Windows 8 Tablet Interface Full Details Uncovered

Today at AllThingsD event, Microsoft showed off Windows 8 interface for tablet based PC's, based on the metro design language we've seen in the Zune software as well as on Windows Phone 7.The new tablet UI is entirely tile based, and AllThingsD says that, "At the heart of the new interface is a new start […]

Today at AllThingsD event, Microsoft showed off Windows 8 interface for tablet based PC's, based on the metro design language we've seen in the Zune software as well as on Windows Phone 7.

The new tablet UI is entirely tile based, and AllThingsD says that, "At the heart of the new interface is a new start screen that draws heavily on the tile-based interface that Microsoft has used with Windows Phone 7. All of a user's programs can be viewed as tiles and clicked on with a touch of a finger." The tablet OS will be able to run conventional Windows apps and specialized tablet PC Windows 8 apps that'll be written in HTML5 and Javascript, and will run inside of IE10 which's pre-packaged with the OS.

All apps will run inside of the tablet UI, which'll have a task bar style bar down the right of the screen at all times. The "start screen" clearly shows a Microsoft store, a feature previously rumored to be coming to Windows 8, which's essentially now confirmed.

Microsoft also said that "after decades of ever-increasing system requirements that characterized Windows releases through Vista, Microsoft is once again building an operating system that demands fewer resources than its predecessor" which is fantastic news for consumers and enterprises hoping to use Windows 8.

At the D9 event today, Microsoft said they they also realized how important social networks are to people, and will be keeping this in mind with Windows 8. We assume this means some sort of built in social networking support. The company also confirmed that tiles have replaced the start menu in this form factor.
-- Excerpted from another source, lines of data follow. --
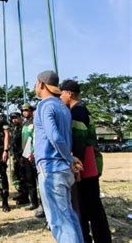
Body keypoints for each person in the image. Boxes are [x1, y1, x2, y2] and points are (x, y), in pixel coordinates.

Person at [34, 70, 84, 242]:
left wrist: (70, 159)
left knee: (59, 222)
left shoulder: (44, 105)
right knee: (69, 216)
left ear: (41, 84)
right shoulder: (63, 107)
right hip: (64, 169)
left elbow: (54, 136)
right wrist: (70, 159)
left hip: (51, 168)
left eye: (35, 83)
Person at [60, 79, 111, 243]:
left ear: (69, 93)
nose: (60, 97)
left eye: (61, 94)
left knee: (90, 204)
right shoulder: (79, 109)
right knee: (89, 203)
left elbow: (79, 139)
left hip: (85, 163)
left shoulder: (77, 111)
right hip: (87, 161)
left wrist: (77, 166)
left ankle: (99, 238)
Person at [20, 103, 40, 211]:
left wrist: (33, 152)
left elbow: (35, 139)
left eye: (26, 110)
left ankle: (42, 203)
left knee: (38, 180)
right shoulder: (24, 124)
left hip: (34, 155)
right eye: (23, 111)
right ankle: (34, 202)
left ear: (31, 111)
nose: (24, 112)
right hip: (26, 155)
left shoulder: (35, 122)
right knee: (29, 179)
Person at [9, 111, 29, 205]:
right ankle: (21, 193)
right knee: (17, 175)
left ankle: (25, 196)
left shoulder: (23, 127)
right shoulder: (13, 128)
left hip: (22, 155)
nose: (14, 120)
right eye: (12, 118)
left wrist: (22, 156)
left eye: (16, 117)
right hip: (15, 155)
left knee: (23, 176)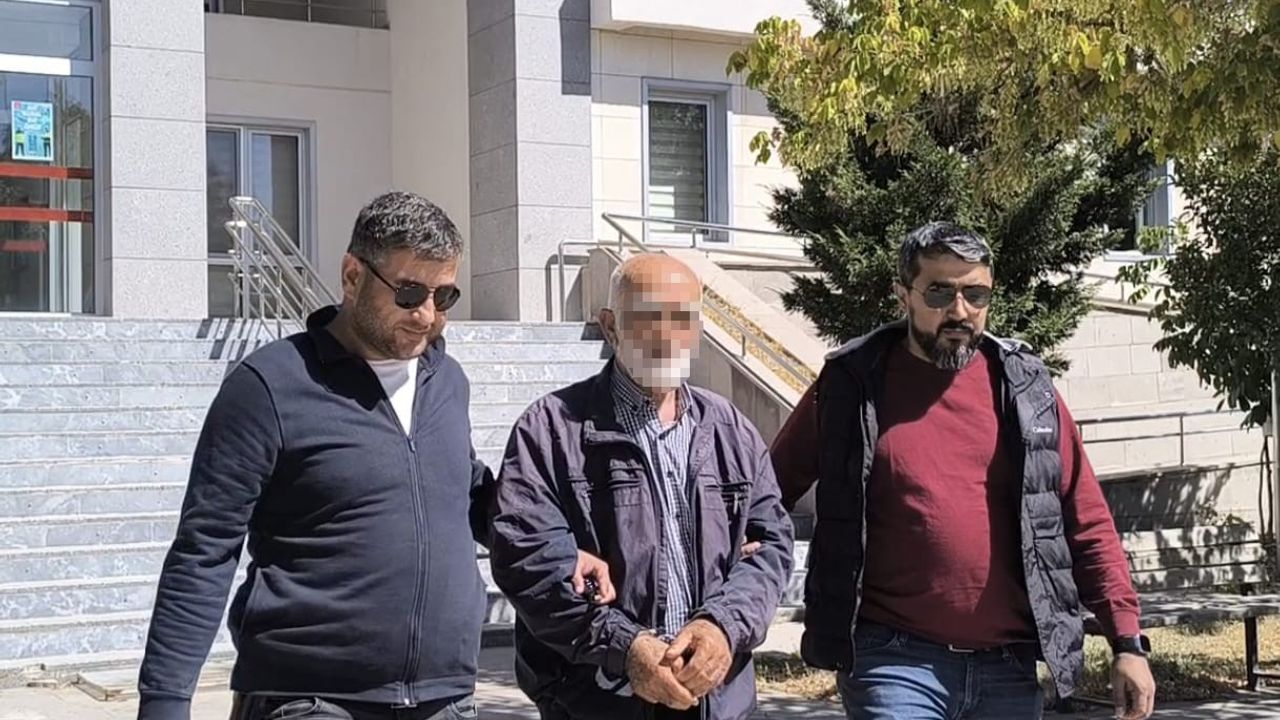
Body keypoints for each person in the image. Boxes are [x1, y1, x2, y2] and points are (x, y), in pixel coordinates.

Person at [136, 191, 614, 720]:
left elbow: (463, 488)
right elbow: (204, 552)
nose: (427, 315)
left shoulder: (446, 380)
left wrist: (556, 549)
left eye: (444, 296)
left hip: (444, 699)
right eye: (409, 293)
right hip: (311, 699)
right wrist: (164, 702)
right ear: (352, 276)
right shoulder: (268, 386)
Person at [771, 222, 1157, 720]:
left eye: (975, 294)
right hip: (892, 660)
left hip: (1007, 666)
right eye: (939, 292)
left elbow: (1085, 519)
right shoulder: (853, 383)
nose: (959, 311)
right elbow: (769, 489)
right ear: (903, 296)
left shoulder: (1025, 388)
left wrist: (1127, 641)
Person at [488, 253, 795, 720]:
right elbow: (527, 557)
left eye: (682, 318)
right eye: (649, 316)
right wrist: (627, 648)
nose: (667, 335)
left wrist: (721, 627)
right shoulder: (550, 430)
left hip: (715, 699)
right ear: (610, 326)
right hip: (599, 699)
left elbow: (771, 546)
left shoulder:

Windows 8 includes multiple types of keyboards -- which're very Windows Phone 7 styled -- including a split keyboard for vertical slates.

It appears that Microsoft allows the normal desktop experience to be shown as well, with the company opening an Excel spreadsheet in the demo and the tablet reverting to the normal Windows shell. In saying this, the immersive UI is only one step away and can share the desktop with the normal Windows shell, too. Engadget noted that "Kara (All Things D) seemed fairly upset that Office still takes you back to what's effectively a Windows 7 interface; the Microsoft team seems to think that Office will be lagging behind when it comes to a refined interface."

It appears that the tablet UI can run on "normal" PC's too, with a Thinkpad X220 showing off the new UI being on stage.